**Task item**. Line by line, copy the data below exactly.
'''
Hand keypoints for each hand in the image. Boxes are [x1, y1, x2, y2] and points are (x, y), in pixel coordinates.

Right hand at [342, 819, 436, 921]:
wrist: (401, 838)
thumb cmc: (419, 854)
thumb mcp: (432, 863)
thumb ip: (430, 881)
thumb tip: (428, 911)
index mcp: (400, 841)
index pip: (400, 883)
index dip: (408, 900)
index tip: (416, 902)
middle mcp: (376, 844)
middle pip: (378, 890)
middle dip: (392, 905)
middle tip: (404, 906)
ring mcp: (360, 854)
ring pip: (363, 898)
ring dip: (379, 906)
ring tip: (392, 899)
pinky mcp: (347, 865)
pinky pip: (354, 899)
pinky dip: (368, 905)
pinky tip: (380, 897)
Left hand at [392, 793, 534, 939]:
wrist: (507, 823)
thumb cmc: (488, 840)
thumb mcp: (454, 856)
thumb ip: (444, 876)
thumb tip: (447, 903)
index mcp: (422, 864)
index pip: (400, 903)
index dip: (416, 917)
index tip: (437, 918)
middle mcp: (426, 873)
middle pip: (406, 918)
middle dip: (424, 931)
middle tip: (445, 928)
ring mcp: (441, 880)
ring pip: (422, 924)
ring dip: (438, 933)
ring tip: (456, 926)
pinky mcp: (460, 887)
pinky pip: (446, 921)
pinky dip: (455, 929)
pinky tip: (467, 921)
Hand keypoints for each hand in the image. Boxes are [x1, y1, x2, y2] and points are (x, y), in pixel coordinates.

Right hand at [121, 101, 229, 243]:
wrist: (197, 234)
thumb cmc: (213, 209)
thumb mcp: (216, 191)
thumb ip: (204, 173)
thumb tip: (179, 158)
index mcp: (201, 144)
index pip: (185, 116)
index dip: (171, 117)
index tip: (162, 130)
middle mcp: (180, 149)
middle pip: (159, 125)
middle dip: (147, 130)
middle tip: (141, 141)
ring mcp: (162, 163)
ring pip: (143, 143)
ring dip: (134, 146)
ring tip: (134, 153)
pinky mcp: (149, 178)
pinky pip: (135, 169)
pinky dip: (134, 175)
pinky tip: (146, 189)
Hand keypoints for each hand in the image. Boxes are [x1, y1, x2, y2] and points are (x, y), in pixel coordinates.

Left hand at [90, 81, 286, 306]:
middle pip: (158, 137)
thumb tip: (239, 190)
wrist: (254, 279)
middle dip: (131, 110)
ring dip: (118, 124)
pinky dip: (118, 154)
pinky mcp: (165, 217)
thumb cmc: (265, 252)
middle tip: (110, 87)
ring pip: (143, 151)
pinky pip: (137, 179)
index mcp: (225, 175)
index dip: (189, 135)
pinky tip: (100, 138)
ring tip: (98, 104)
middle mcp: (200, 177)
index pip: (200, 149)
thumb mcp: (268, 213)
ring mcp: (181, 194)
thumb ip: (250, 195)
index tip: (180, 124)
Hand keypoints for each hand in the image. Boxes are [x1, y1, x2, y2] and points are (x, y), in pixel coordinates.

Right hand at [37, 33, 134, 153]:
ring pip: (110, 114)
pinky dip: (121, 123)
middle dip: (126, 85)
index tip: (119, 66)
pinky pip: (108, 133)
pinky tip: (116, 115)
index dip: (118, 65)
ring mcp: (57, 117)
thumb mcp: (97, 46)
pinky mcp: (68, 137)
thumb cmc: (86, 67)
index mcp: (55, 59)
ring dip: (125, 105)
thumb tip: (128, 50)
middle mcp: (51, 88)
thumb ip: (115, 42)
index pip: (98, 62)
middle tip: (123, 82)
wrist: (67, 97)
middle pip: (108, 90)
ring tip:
'''
**Exercise solution**.
Hand keypoints for each hand in the image. Boxes are [x1, y1, x2, y2] and points are (x, y), in pixel coordinates.

Right hand at [342, 819, 436, 921]:
wrist: (401, 838)
thumb cmc: (419, 854)
thumb mcp: (432, 863)
thumb ip: (430, 881)
thumb tip: (428, 911)
index mcp: (400, 841)
index pip: (400, 883)
index dip: (408, 900)
index tip: (416, 902)
middle mcp: (376, 844)
middle pip: (378, 890)
middle dip: (392, 905)
middle tip: (404, 906)
ring mcp: (360, 854)
ring pip: (363, 898)
ring dip: (379, 906)
ring tip: (392, 899)
pinky mcp: (347, 865)
pinky pip: (354, 899)
pinky dip: (368, 905)
pinky tip: (380, 897)
Left hand at [392, 793, 534, 939]:
wrist: (507, 823)
thumb cmc: (488, 840)
thumb mcp: (454, 856)
thumb ip: (444, 876)
thumb tip: (447, 903)
index mcp: (422, 864)
index pip: (400, 903)
index dip: (416, 917)
index tip: (437, 918)
middle mcp: (426, 873)
middle pip: (406, 918)
middle dip: (424, 931)
middle tip: (445, 928)
ring mcp: (441, 880)
ring pip: (422, 924)
ring dip: (438, 933)
ring tip: (456, 926)
pinky mcp: (460, 887)
pinky pip: (446, 921)
pinky dip: (455, 929)
pinky tip: (467, 921)
Hand keypoints for each hand in the image. Boxes are [x1, y1, x2, y2] and points are (x, y), in pixel coordinates.

Right hand at [121, 101, 229, 243]:
wrist: (197, 234)
thumb cmc: (213, 209)
thumb mcp: (216, 191)
thumb ip: (204, 173)
thumb tip: (179, 158)
index mcp: (201, 144)
index pip: (185, 116)
index dip: (171, 117)
index tip: (162, 130)
middle mcp: (180, 149)
middle pip: (159, 125)
middle dip: (147, 130)
middle tip: (141, 141)
ring mcp: (162, 163)
ring pip: (143, 143)
ring dip: (134, 146)
ring tip: (134, 153)
pinky mcp: (149, 178)
pinky pip: (135, 169)
pinky dip: (134, 175)
pinky tip: (146, 189)
Hand keypoints for each hand in the image. Boxes are [x1, y1, x2, y2] and points are (x, y), in pixel coordinates.

Left hand at [90, 81, 286, 306]:
middle pip: (158, 137)
thumb tip: (239, 190)
wrist: (254, 279)
middle dip: (131, 110)
ring dip: (118, 124)
pinky dip: (118, 154)
pinky mcp: (165, 217)
thumb cmc: (265, 252)
middle tip: (110, 87)
ring pip: (143, 151)
pinky pip: (137, 179)
index mcp: (225, 175)
index dip: (189, 135)
pinky tip: (100, 138)
ring tip: (98, 104)
middle mcp: (200, 177)
index pip: (200, 149)
thumb mcp: (268, 213)
ring mcp: (181, 194)
thumb ip: (250, 195)
index tip: (180, 124)
Hand keypoints for each hand in the image. Boxes are [x1, y1, x2, y2] and points are (x, y), in pixel coordinates.

Right hand at [37, 33, 134, 153]:
ring pip: (110, 114)
pinky dip: (121, 123)
middle dip: (126, 85)
index tip: (119, 66)
pinky pip: (108, 133)
pinky tip: (116, 115)
index dip: (118, 65)
ring mcp: (57, 117)
thumb mcp: (97, 46)
pinky mcp: (68, 137)
thumb cmc: (86, 67)
index mcp: (55, 59)
ring dip: (125, 105)
thumb tip: (128, 50)
middle mcp: (51, 88)
thumb ip: (115, 42)
index pip: (98, 62)
middle tip: (123, 82)
wrist: (67, 97)
middle pip: (108, 90)
ring tip:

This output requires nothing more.